WHAT THE TASK REQUIRES: Every record must appear in the answer exactly as it stands.

*** GIVEN DATA Section Begins ***

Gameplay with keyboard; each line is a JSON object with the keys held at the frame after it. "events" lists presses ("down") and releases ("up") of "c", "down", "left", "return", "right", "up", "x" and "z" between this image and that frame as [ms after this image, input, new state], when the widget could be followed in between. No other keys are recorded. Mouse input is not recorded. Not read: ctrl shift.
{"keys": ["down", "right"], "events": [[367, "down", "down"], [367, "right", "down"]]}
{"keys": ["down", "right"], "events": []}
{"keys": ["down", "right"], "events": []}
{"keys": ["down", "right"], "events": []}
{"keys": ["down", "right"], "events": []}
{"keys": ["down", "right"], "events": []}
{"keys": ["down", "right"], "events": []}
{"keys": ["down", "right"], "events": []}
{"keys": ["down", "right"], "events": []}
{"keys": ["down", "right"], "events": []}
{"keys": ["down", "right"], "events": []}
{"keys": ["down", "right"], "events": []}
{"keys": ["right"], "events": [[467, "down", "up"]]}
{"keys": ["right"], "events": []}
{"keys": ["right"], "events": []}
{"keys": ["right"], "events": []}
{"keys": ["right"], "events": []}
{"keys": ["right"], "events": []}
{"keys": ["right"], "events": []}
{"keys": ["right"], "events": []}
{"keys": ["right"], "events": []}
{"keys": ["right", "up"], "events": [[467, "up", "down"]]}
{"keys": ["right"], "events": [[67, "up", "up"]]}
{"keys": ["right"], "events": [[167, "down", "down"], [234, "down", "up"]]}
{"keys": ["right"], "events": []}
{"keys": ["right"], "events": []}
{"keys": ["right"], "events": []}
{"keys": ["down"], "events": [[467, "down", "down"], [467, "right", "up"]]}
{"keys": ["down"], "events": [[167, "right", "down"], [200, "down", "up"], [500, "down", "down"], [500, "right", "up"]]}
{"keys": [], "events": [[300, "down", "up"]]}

*** GIVEN DATA Section Ends ***

WRITTEN RESPONSE:
Gameplay with keyboard; each line is a JSON object with the keys held at the frame after it. "events" lists presses ("down") and releases ("up") of "c", "down", "left", "return", "right", "up", "x" and "z" between this image and that frame as [ms after this image, input, new state], when the widget could be followed in between. No other keys are recorded. Mouse input is not recorded. Not read: ctrl shift.
{"keys": ["down", "right"], "events": [[367, "down", "down"], [367, "right", "down"]]}
{"keys": ["down", "right"], "events": []}
{"keys": ["down", "right"], "events": []}
{"keys": ["down", "right"], "events": []}
{"keys": ["down", "right"], "events": []}
{"keys": ["down", "right"], "events": []}
{"keys": ["down", "right"], "events": []}
{"keys": ["down", "right"], "events": []}
{"keys": ["down", "right"], "events": []}
{"keys": ["down", "right"], "events": []}
{"keys": ["down", "right"], "events": []}
{"keys": ["down", "right"], "events": []}
{"keys": ["right"], "events": [[467, "down", "up"]]}
{"keys": ["right"], "events": []}
{"keys": ["right"], "events": []}
{"keys": ["right"], "events": []}
{"keys": ["right"], "events": []}
{"keys": ["right"], "events": []}
{"keys": ["right"], "events": []}
{"keys": ["right"], "events": []}
{"keys": ["right"], "events": []}
{"keys": ["right", "up"], "events": [[467, "up", "down"]]}
{"keys": ["right"], "events": [[67, "up", "up"]]}
{"keys": ["right"], "events": [[167, "down", "down"], [234, "down", "up"]]}
{"keys": ["right"], "events": []}
{"keys": ["right"], "events": []}
{"keys": ["right"], "events": []}
{"keys": ["down"], "events": [[467, "down", "down"], [467, "right", "up"]]}
{"keys": ["down"], "events": [[167, "right", "down"], [200, "down", "up"], [500, "down", "down"], [500, "right", "up"]]}
{"keys": [], "events": [[300, "down", "up"]]}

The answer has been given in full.